▶ **OBJETIVO DE LA TAREA**:
Responda estas preguntas sobre el fragmento acerca de la joven guardia peruana:
1. ¿De qué son las alas de la paloma en los versos iniciales?
2. ¿En qué momento murió Cesáreo Martínez?
3. ¿Qué ideales hizo suyos aquella generación?

▶ **FRAGMENTO DEL TEXTO**:
§
Enamorados de la vida

Alberto Mosquera Moquillaza

Paloma blanca
piquito de oro
alas de plata
no te remontes
por esos montes
porque yo lloro

Ya no sé realmente quién se nos fue primero: si David Motta Pérez o Ramón Aranda de los Ríos, de repente Edmundo Yenque de Dios, o quizás Grober Gambarini. Lo cierto es que la siempre irrespetuosa parca está desgarrando la inmortalidad de la joven guardia peruana de los azarosos años 60 y 70. A fines de enero del 2002 le cortó la viada a Cesáreo Martínez, el poeta de la poesía descarriada, y recientemente acabó con los sueños de Luis Adaniya, José Aguinaga Moreno y de nuestra esplendorosa Martha Gutiérrez Bravo, otros grandes protagonistas de una historia juvenil que aun está por escribirse.

Esa joven guardia, romántica e iconoclasta, formó parte de una generación que en medio de la agonía asfixiante de los viejos tiempos oligárquicos, hizo suyos los nobles ideales del cambio social, de la justicia y de la democracia para todos, conquistando los corazones de miles de estudiantes que, con su rebeldía innata a flor de piel, pretendieron a lo largo de mil combates épicos, pero también cantando y bailando, tomar el cielo por asalto para construir una Patria nueva dentro de un mundo que se suponía debería ser también diferente.
§
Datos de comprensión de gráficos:
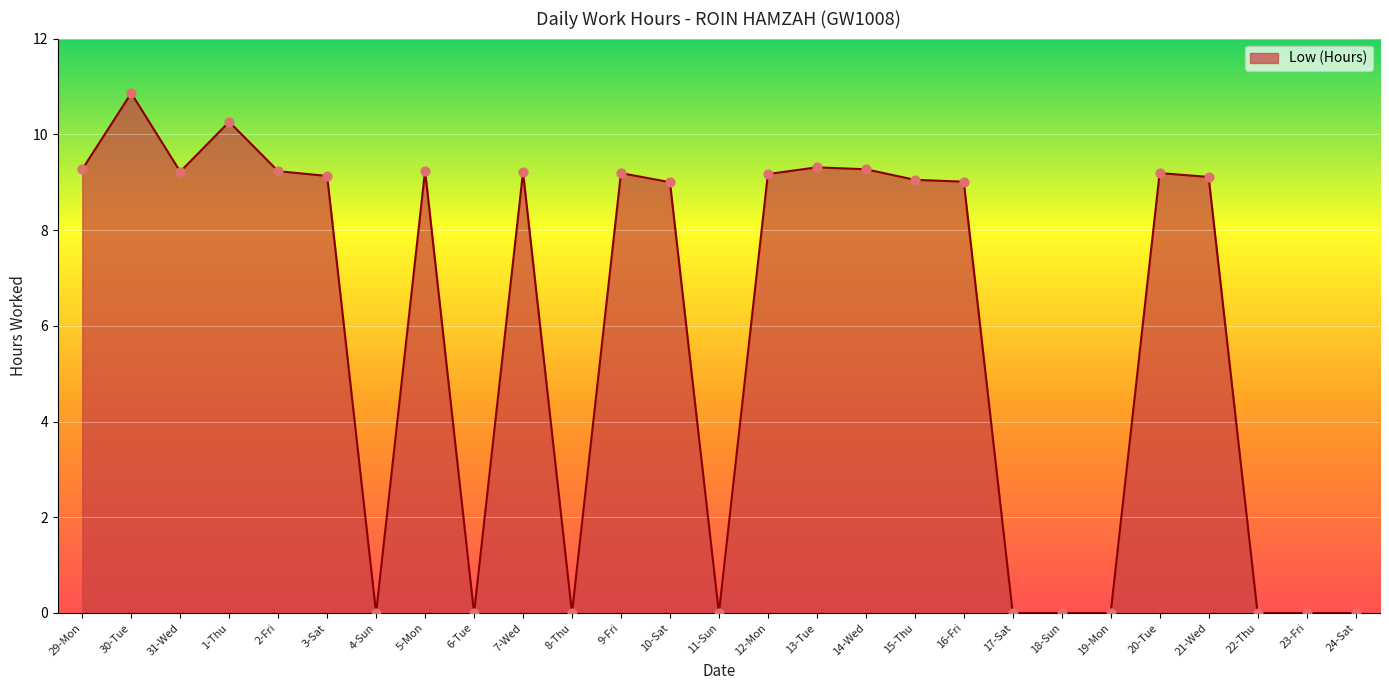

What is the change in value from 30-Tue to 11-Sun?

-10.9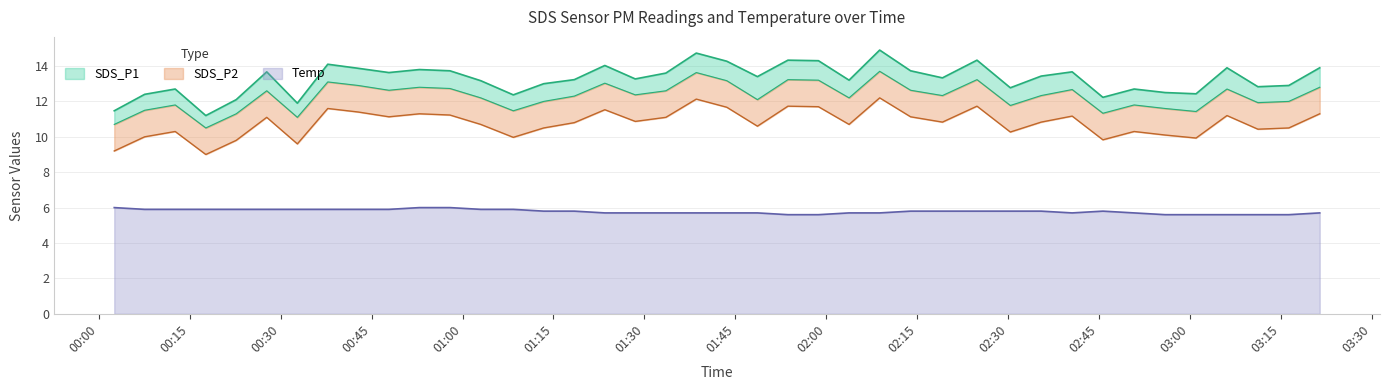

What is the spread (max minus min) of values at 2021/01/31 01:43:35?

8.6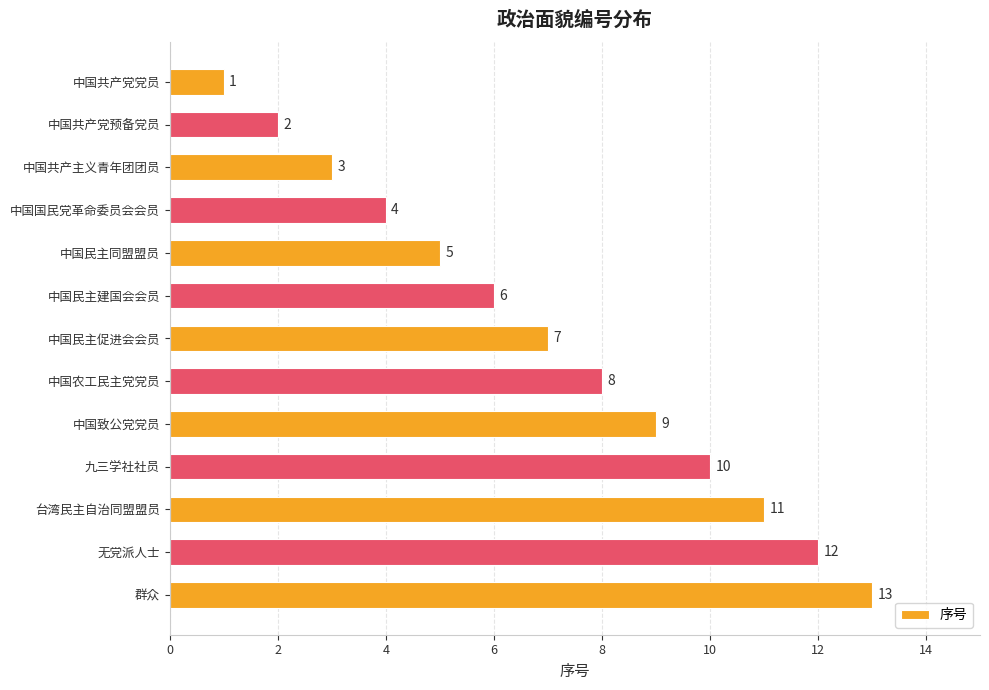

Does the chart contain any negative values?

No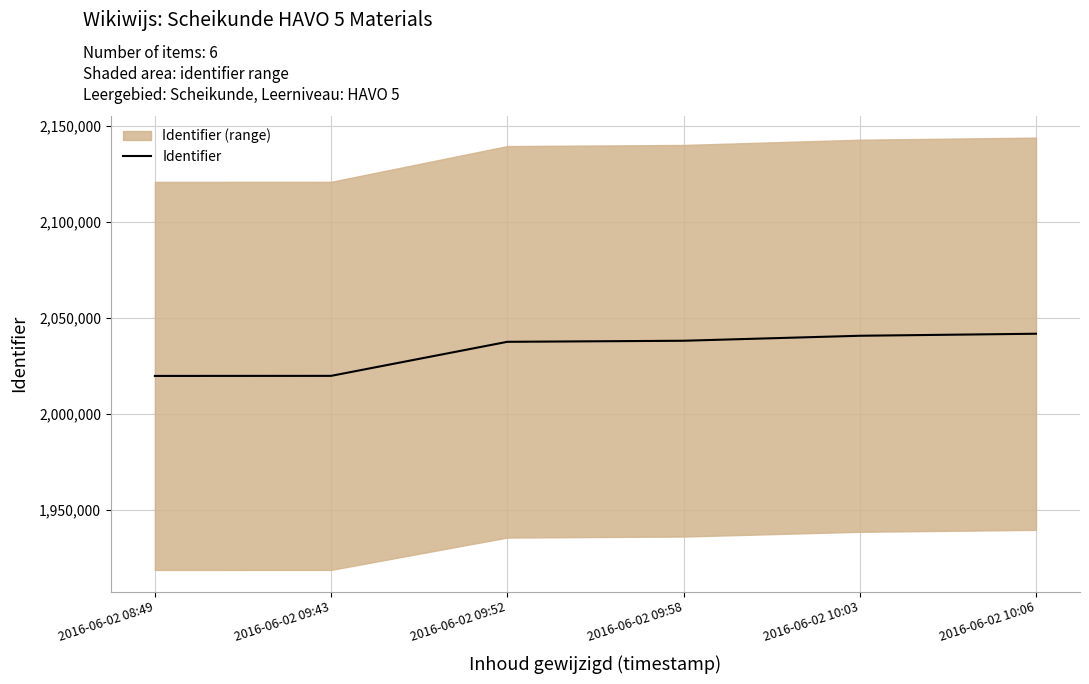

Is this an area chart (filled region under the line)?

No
§
▶ **SOLUCIÓN DEL PROBLEMA**:
1. Las alas de la paloma son de plata.
2. Cesáreo Martínez murió a fines de enero del 2002.
3. Aquella generación hizo suyos los ideales del cambio social, de la justicia y de la democracia para todos.